Sí hubieron mejoras importantes en el mediofondo sudamericano como la del humilde e inteligente argentino, Javier Carriqueo en 1500 y su cuarto puesto panamericano, haciendo marca mínima mundial y olímpica, batiendo el récord argentino con 3.38.

En la misma carrera y pillando la medalla de bronce está Bayron Piedra con 3.37, batiendo su propio récord de Ecuador.

Y en la misma línea sorprendente está el talentosísimo venezolano Eduard Villanueva en 800 metros en Osaka donde no tuvo miedo de nadie y sorprendió a muchos con su 1.46 pelados haciendo mínima olímpica. A estas alturas creo que ni él mismo se imagina de lo que es capaz el Potro, como le llaman.

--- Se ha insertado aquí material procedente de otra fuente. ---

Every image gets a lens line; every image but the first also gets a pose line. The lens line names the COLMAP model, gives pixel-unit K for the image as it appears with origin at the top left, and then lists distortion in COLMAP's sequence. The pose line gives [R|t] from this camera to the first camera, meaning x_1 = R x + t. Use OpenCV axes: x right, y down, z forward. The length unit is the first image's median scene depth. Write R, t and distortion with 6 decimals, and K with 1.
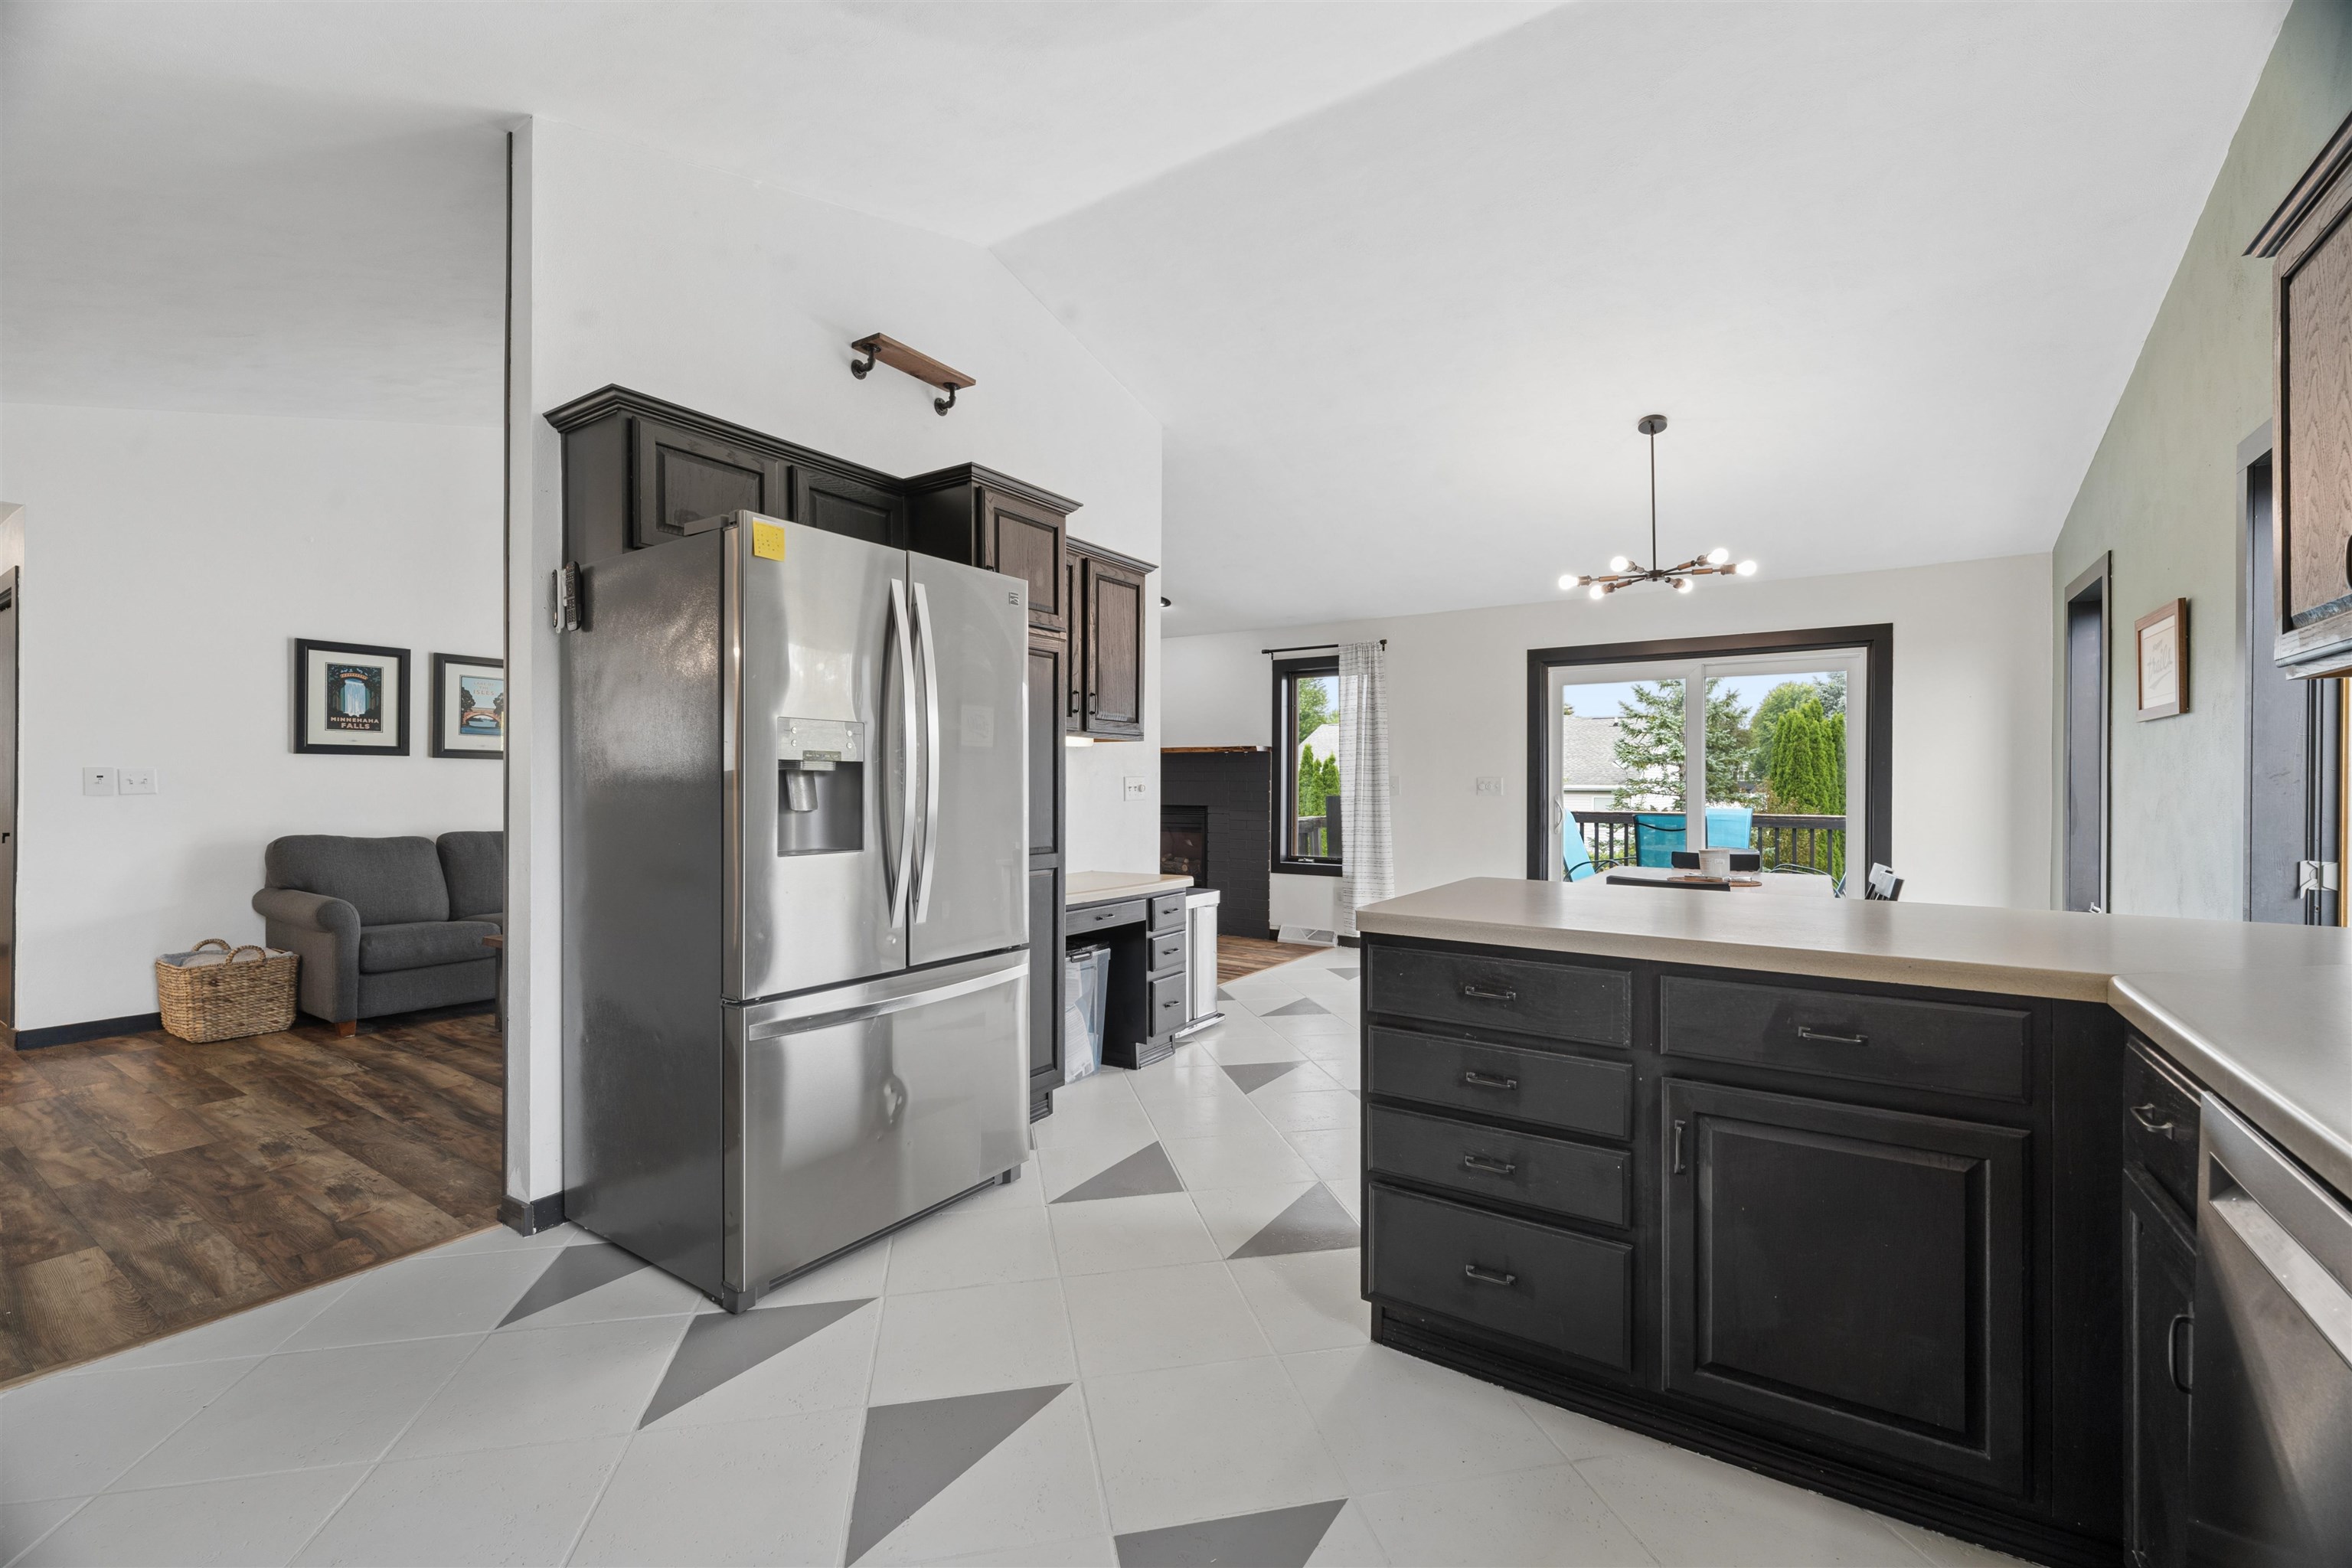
lens RADIAL K [[991.4, 0, 1176.8], [0, 991.4, 789.0], [0, 0, 1]] dist [0.008506, -0.002406]
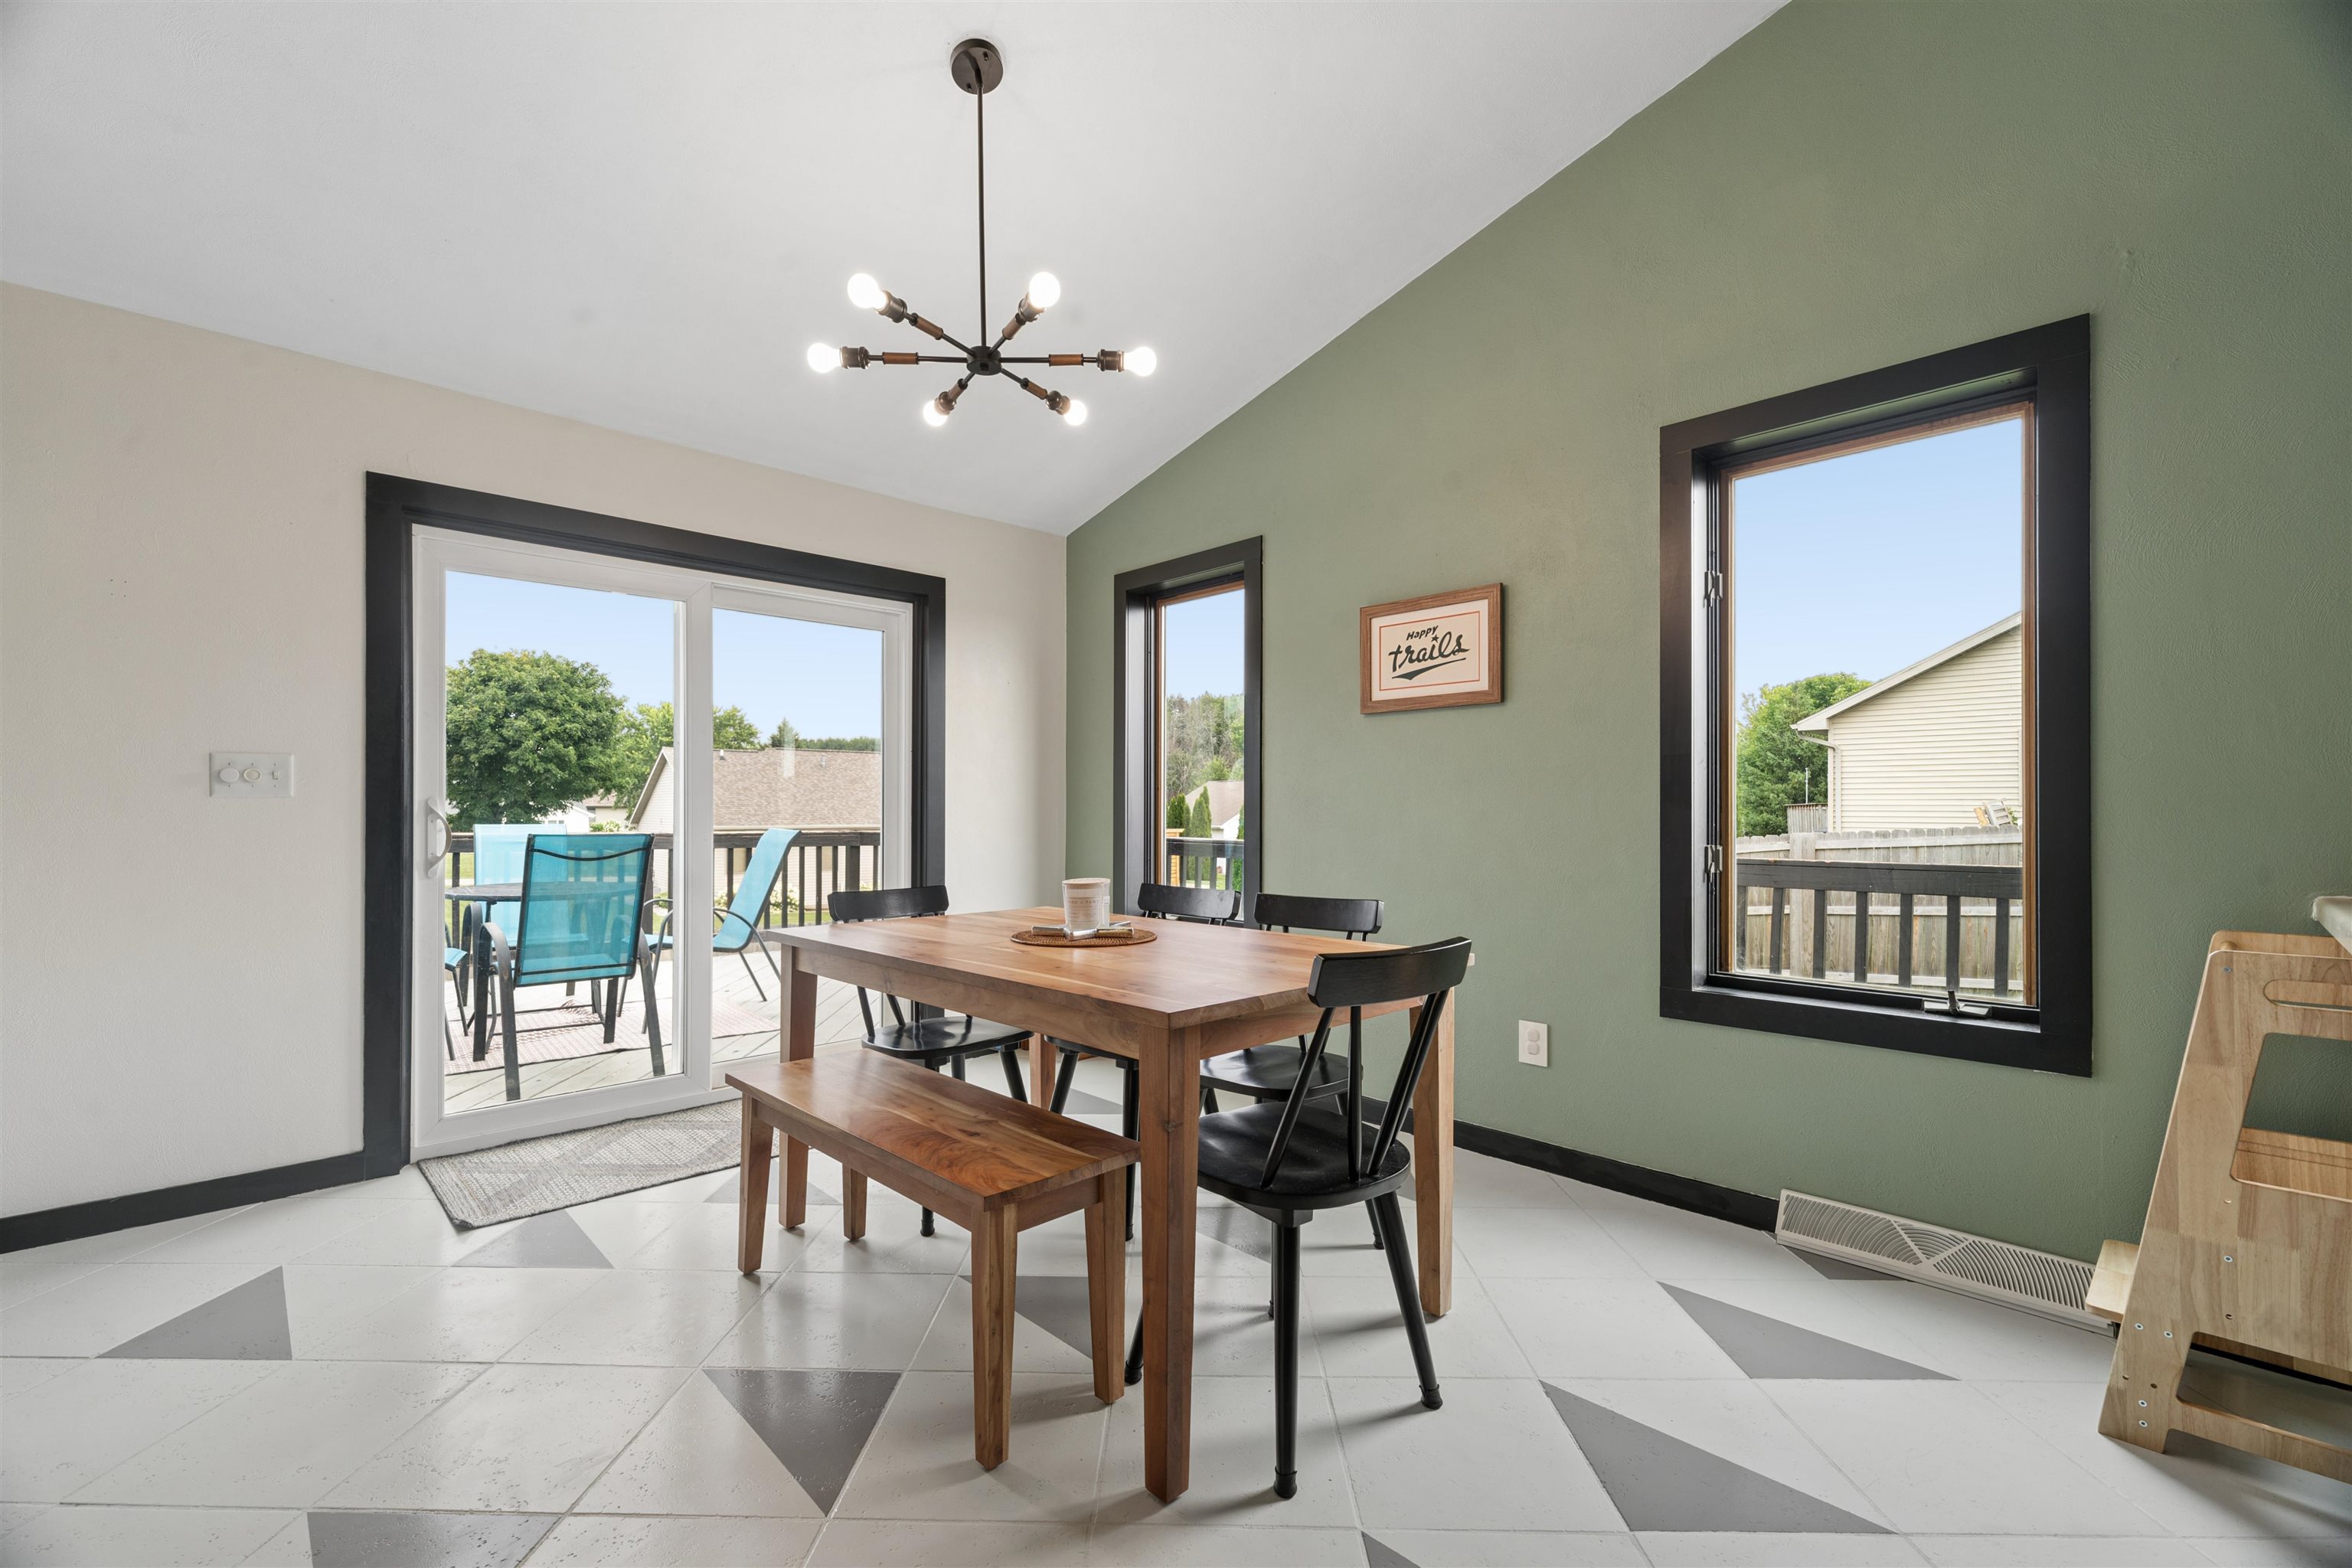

Para cerrar este apartado de las sorpresas sudamericanas de medio fondo están los argentinos. Bien el Duende Pryce con su 1.47.8 en 800 cerca de la mínima olímpica y mejor el ya veterano Gustavo Aguirre. El flaco después de que en 2000 hiciera la mínima olímpica en 400 con un espectacular 46.18, este año vuelve más maduro y casi sin quererlo. Corrió el 800 en el nacional argentino porque lo veía más fácil y se fue creciendo. Su impecable estrategia y colocación en carrera le hicieron ganar una medalla de inteligente en el Sudam de Sao Paulo y a meterse en la final panamericana con mínima olímpica, en aquella carrera ganada con 1.44 con el escondido cubano que ganó mejorando 2 segundos su marca ¡…!. Una de esas gestas que te hace pensar. Pensar mal o bien, según lo veas.

De los brasileños poco que comentar. Son imprevisibles. Este año se escondieron en las montañas colombianas. Pecanha en su aparición de abril se cascó 1.46 en 800 solito. En junio le gané yo en 1500 en su propia casa en el sudamericano con una marca paupérrima para él. Volvió a aparecer para sacar medalla en el Panam con 1.45. y como colofón nos sorprendió con 1.44 en la primera ronda de la universiada de Tailandia ¡…!, sin ton ni son, donde al día siguiente fue batido por un iraní con 1.46. Cosas raras. Rarísimas diría yo, pero así es el atletismo de hoy. Parecido Kleverson. 1.45 y medalla de plata en Río. En el mundial nada de nada.
Así es que el deporte de alto rendimiento de hoy parece ser. Gracias a Dios que todavía queda gente como Carriqueo o Villanueva, para creer.